== Segment start ==

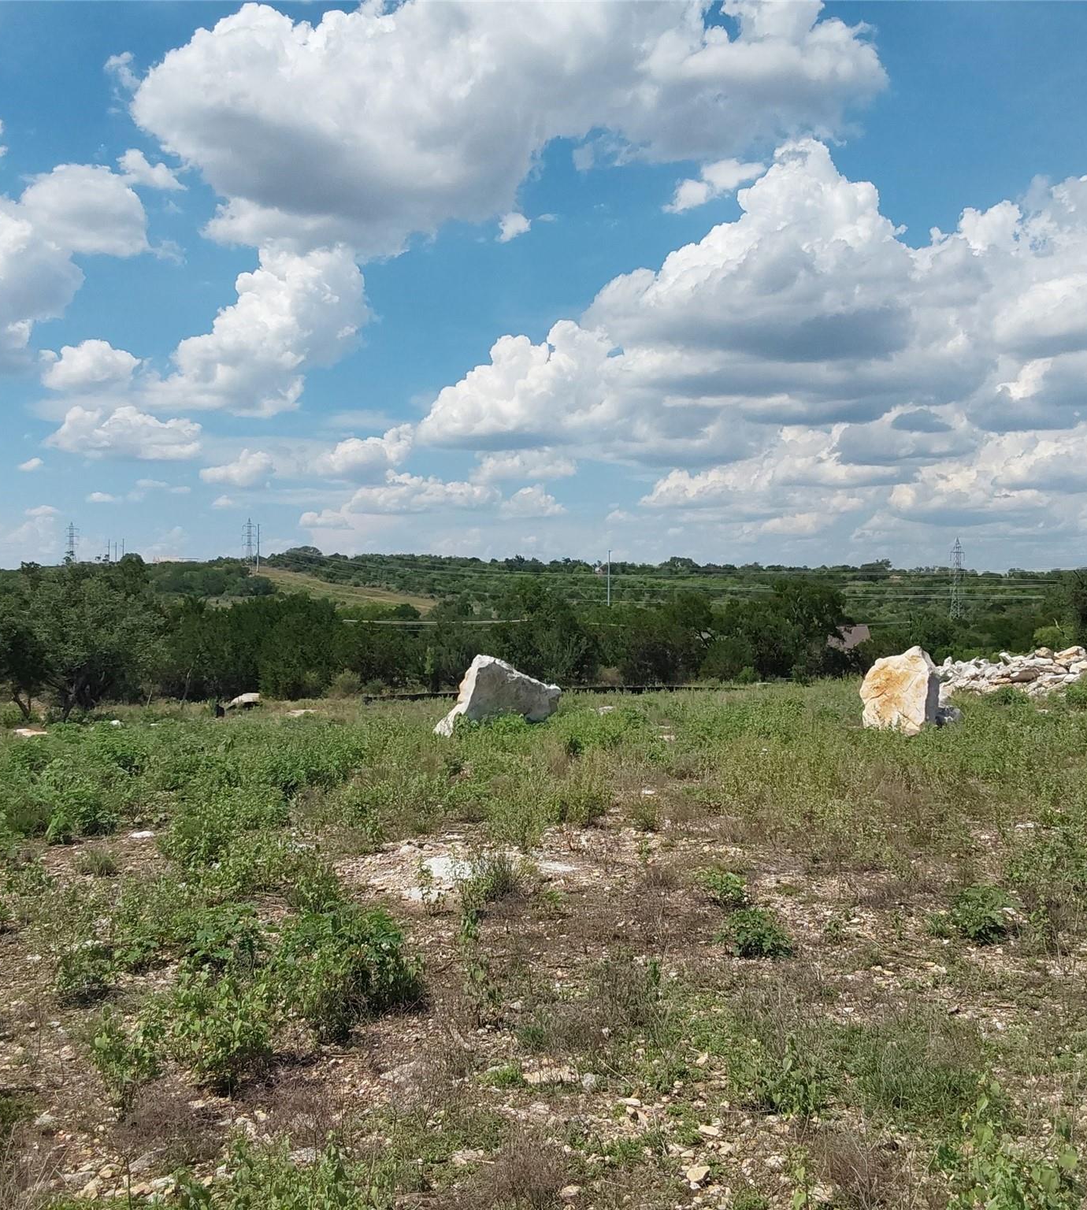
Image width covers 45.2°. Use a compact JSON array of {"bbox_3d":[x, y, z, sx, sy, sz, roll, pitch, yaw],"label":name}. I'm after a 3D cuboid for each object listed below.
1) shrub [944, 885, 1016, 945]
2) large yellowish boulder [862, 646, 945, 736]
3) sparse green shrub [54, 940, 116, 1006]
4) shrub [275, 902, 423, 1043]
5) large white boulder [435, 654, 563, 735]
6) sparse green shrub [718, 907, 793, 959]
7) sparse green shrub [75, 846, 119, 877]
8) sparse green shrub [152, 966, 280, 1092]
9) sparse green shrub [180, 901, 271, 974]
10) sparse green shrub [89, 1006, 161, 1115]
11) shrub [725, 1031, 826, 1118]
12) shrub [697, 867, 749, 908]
[{"bbox_3d":[2.171,1.542,6.488,0.351,0.298,0.316,0,1,19],"label":"shrub"},{"bbox_3d":[5.092,1.233,18.600,1.080,1.300,0.850,0,1,31],"label":"large yellowish boulder"},{"bbox_3d":[-1.906,1.511,5.429,0.262,0.248,0.236,0,1,0],"label":"sparse green shrub"},{"bbox_3d":[-0.751,1.388,5.035,0.574,0.486,0.516,0,1,0],"label":"shrub"},{"bbox_3d":[-0.733,1.446,20.800,1.850,1.326,1.150,0,1,-15],"label":"large white boulder"},{"bbox_3d":[1.004,1.535,6.172,0.358,0.215,0.322,0,1,0],"label":"sparse green shrub"},{"bbox_3d":[-2.758,1.577,8.066,0.273,0.170,0.245,0,1,0],"label":"sparse green shrub"},{"bbox_3d":[-1.108,1.446,4.431,0.432,0.411,0.389,0,1,-14],"label":"sparse green shrub"},{"bbox_3d":[-1.450,1.516,5.945,0.413,0.329,0.372,0,1,-14],"label":"sparse green shrub"},{"bbox_3d":[-1.362,1.483,4.247,0.234,0.342,0.210,0,1,-18],"label":"sparse green shrub"},{"bbox_3d":[0.752,1.505,4.233,0.323,0.235,0.291,0,1,0],"label":"shrub"},{"bbox_3d":[0.992,1.548,7.205,0.292,0.209,0.263,0,1,0],"label":"shrub"}]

== Segment end ==

REQUIREMENT
Render every line of the items above as a Markdown table with the columns Row and Content, numbering the rows and omitting blank lines and the pictures.

ANSWER AREA
| Row | Content |
|---|---|
| 1 | Image width covers 45.2°. Use a compact JSON array of {"bbox_3d":[x, y, z, sx, sy, sz, roll, pitch, yaw],"label":name}. I'm after a 3D cuboid for each object listed below. |
| 2 | 1) shrub [944, 885, 1016, 945] |
| 3 | 2) large yellowish boulder [862, 646, 945, 736] |
| 4 | 3) sparse green shrub [54, 940, 116, 1006] |
| 5 | 4) shrub [275, 902, 423, 1043] |
| 6 | 5) large white boulder [435, 654, 563, 735] |
| 7 | 6) sparse green shrub [718, 907, 793, 959] |
| 8 | 7) sparse green shrub [75, 846, 119, 877] |
| 9 | 8) sparse green shrub [152, 966, 280, 1092] |
| 10 | 9) sparse green shrub [180, 901, 271, 974] |
| 11 | 10) sparse green shrub [89, 1006, 161, 1115] |
| 12 | 11) shrub [725, 1031, 826, 1118] |
| 13 | 12) shrub [697, 867, 749, 908] |
| 14 | [{"bbox_3d":[2.171,1.542,6.488,0.351,0.298,0.316,0,1,19],"label":"shrub"},{"bbox_3d":[5.092,1.233,18.600,1.080,1.300,0.850,0,1,31],"label":"large yellowish boulder"},{"bbox_3d":[-1.906,1.511,5.429,0.262,0.248,0.236,0,1,0],"label":"sparse green shrub"},{"bbox_3d":[-0.751,1.388,5.035,0.574,0.486,0.516,0,1,0],"label":"shrub"},{"bbox_3d":[-0.733,1.446,20.800,1.850,1.326,1.150,0,1,-15],"label":"large white boulder"},{"bbox_3d":[1.004,1.535,6.172,0.358,0.215,0.322,0,1,0],"label":"sparse green shrub"},{"bbox_3d":[-2.758,1.577,8.066,0.273,0.170,0.245,0,1,0],"label":"sparse green shrub"},{"bbox_3d":[-1.108,1.446,4.431,0.432,0.411,0.389,0,1,-14],"label":"sparse green shrub"},{"bbox_3d":[-1.450,1.516,5.945,0.413,0.329,0.372,0,1,-14],"label":"sparse green shrub"},{"bbox_3d":[-1.362,1.483,4.247,0.234,0.342,0.210,0,1,-18],"label":"sparse green shrub"},{"bbox_3d":[0.752,1.505,4.233,0.323,0.235,0.291,0,1,0],"label":"shrub"},{"bbox_3d":[0.992,1.548,7.205,0.292,0.209,0.263,0,1,0],"label":"shrub"}] |